Однажды, выпив сверх меры, он в сенях прижал к стене Анну, грозно нахмурив брови:
– Говори, а то…
Она рассказала ему все, что надо было хранить под семью замками. Усталая, измученная, бездумная, Анна обрушила на седую голову мужа горькую правду.
– Суки вы все! Геенна огненная вас сожги! – в сердцах крикнул Василий и перестал разговаривать и с женой. Не мог он простить ей. Не один десяток лет прошел с тех пор, а обида жгла, будто случилось это вчера.
И сейчас в зимовье опять по-стариковски перебирал Василий прошедшие годы, не мог успокоиться, кляня жену и непокорную дочь.
На печке томился тетерев в старом чугунке, наполняя жилье ароматным запахом. Поставив перед собой чугунок, Василий вглядывался через мутное окошко в зимний лес, медленно жевал мясо.
Ощутив знакомую боль в левом боку, он по привычке затаил дыхание – ожидая, что пройдет она, как проходила обычно. Но боль не уходила, становилась все сильнее, полыхала огнем, поглотившим весь белый свет.
Больше недели Анна, Аксинья и Софья места себе не находили, дожидаясь Василия. Не выдержали – попросили Зайца и Игната сходить до Верхнего зимовья, проверить, что со старым. К вечеру мужики принесли давно остывшее тело Василия. Он настолько окоченел, сидя за столом, что разогнуть они его не смогли.
В замерзшей земле с трудом выдолбили могилу, схоронили на следующий день под рыдания осиротевшей семьи и тихое бормотание отца Сергия.
– Проклятие какое-то на семье Вороновых, – шептались в толпе, провожавшей в последний путь мужика. – Все мужики мрут! Ты смотри, одни бабы остались.
Впрочем, проклятие терзало не только семью Вороновых и деревню Еловую. Казалось, Бог проклял всю землю русскую. Не мог царь боярский Василий Шуйский навести порядок, пресечь заговоры и бунты. Был царем он никудышным; как ребенок, плясал под дудку бояр.
Беглый холоп Ванька Болотников объявил себя воеводой царя Дмитрия – еще до того, как превратился Гришка Отрепьев в пепел. Теперь же рассылал крамольные грамоты, мутил народ, заявляя, что царь Дмитрий Иоаннович спасся. Войско стекалось к Болотникову, ведясь не столько на слухи о воскрешении Дмитрия, сколь на возможность убивать и грабить богачей. Среди этого войска затерялся рыжий Фимка.
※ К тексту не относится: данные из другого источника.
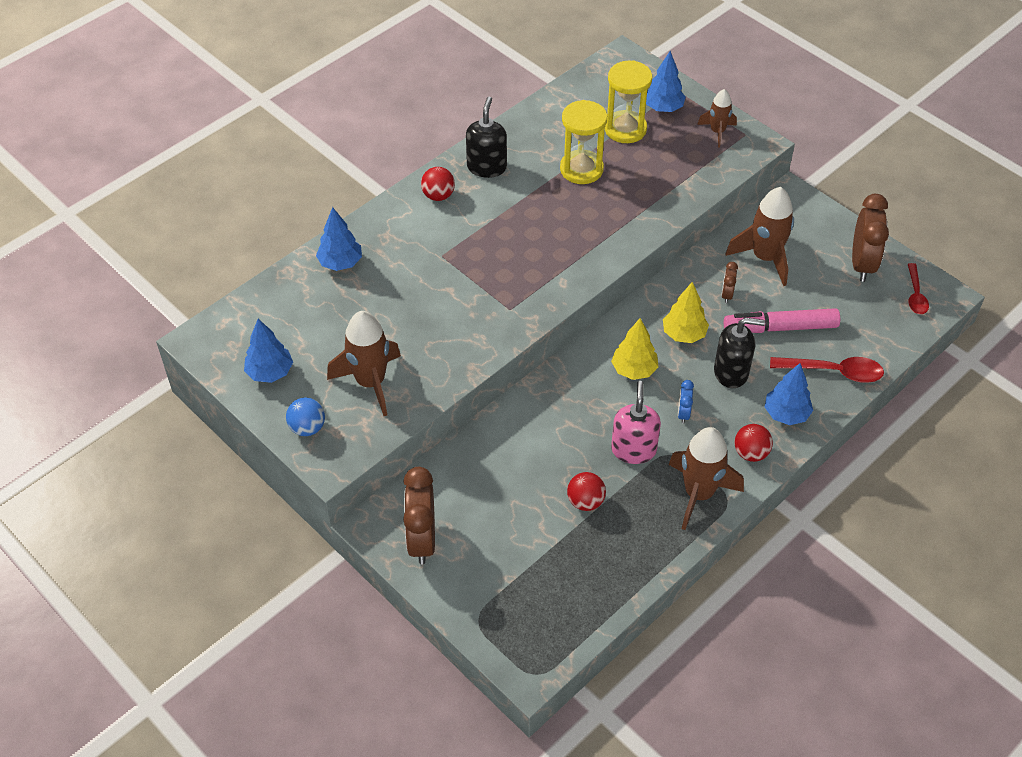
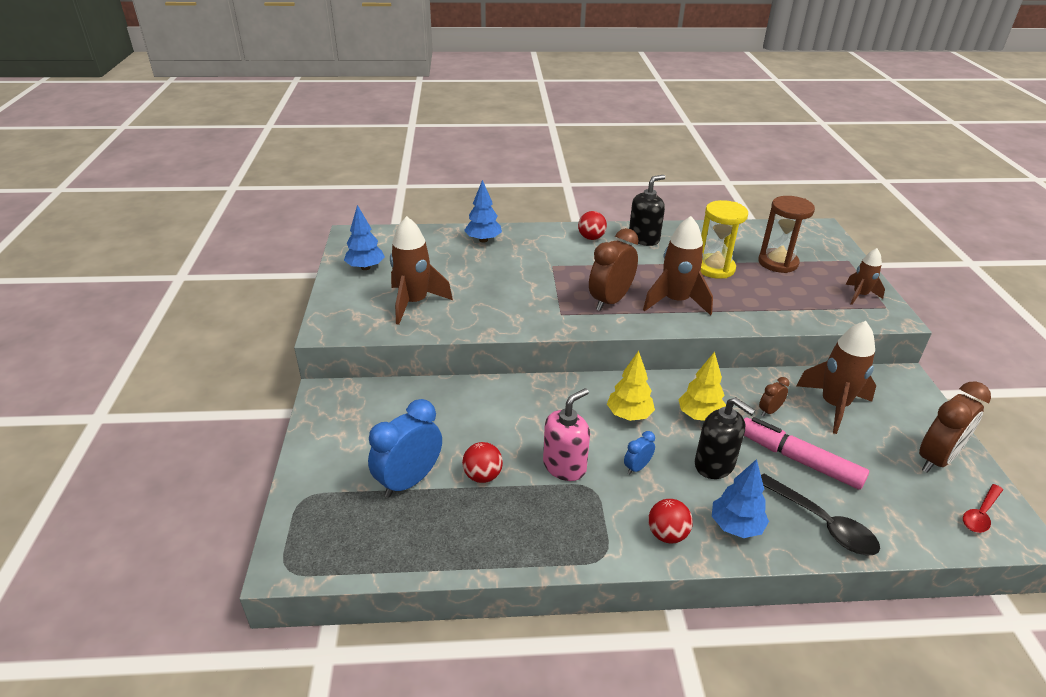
camera: 40 degrees right, 15 degrees down
(307, 428) = (343, 304): blue ball -> none
(422, 540) = (340, 422): brown clock -> brown clock (610, 301)
(538, 546) = (409, 481): none -> blue clock
(625, 129) = (778, 263): yellow hourglass -> brown hourglass
(663, 108) = (825, 264): blue tree -> none
(698, 494) = (582, 533): brown rocket -> brown rocket (675, 301)
(834, 372) = (822, 523): red spoon -> black spoon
Он, маленький и юркий, быстро выслужился перед Прокопием Ляпуновым, хитроумным рязанцем, и, как чертенок, успевал везде. Фимка вместе с пятитысячным войском вяз в слякоти под Москвой. Когда Прокопий смекнул, что крестьянский вожак долго не протянет, и с верными рязанцами взял сторону Шуйского, Фимка увязался с перебежчиками. Принял боевое крещение, зарубил троих болотниковцев.
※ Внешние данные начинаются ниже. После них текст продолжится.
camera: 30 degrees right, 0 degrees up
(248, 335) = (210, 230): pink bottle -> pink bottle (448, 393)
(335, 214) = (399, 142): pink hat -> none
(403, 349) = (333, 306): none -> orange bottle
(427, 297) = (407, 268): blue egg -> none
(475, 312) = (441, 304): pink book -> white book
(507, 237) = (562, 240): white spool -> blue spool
Осенью чуть не взяв Москву, Болотников отступил к Туле, где был наголову разбит войсками Шуйского. Коварный боярский царь обещал пощадить холопа, но слова своего не сдержал. Уж больно насолил ему свирепый Болотников. Ефим привез письмецо, после которого главаря бунтовщиков в Каргополе ослепили, а потом утопили в проруби. Пермский паренек крестился, дивился жестокости человеческой и вспоминал с тоской родную деревушку, мать, Аксинью и даже беспутного пьяницу отца.
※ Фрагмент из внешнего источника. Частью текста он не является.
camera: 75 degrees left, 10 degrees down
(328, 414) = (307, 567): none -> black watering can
Через пару недель после похорон Василия Ворона богатые расписные сани остановились у избы.
– Встречай, матушка, дочь свою, – бросилась в объятия Анны погрузневшая старшая дочка, с трудом выпутавшись из медвежьей шкуры. – Только весть о смерти брата дошла – я в дорогу отправилась. Что с братом случилось?
Анна, с трудом сдерживая слезы, рассказала о второй потере, о том, что глава семьи оставил бренный мир. Василиса слушала и не верила. В маленьких глазах ее отражалось непонимание: отец, крепкий, шумный. И больше нет его? Приняв весть о смерти отца, она осела, как была, посреди избы. На лице ее не было слез, только кривились губы. Тихое подвывание напугало Ваську. Малец свернулся на коленях у матери, вцепился в холодную руку Аксиньи. Они втроем, как мышки, затаились в светлице, боясь предстать пред глазами громкоголосой купчихи, слушали разговор Анны и Василисы.
– Почто беды обрушились на семью? Матушка… Как же так?
– Успокойся, дочка. На все воля…
– Здравствуй, сестра. – Аксинья пересилила себя, вышла из светлицы.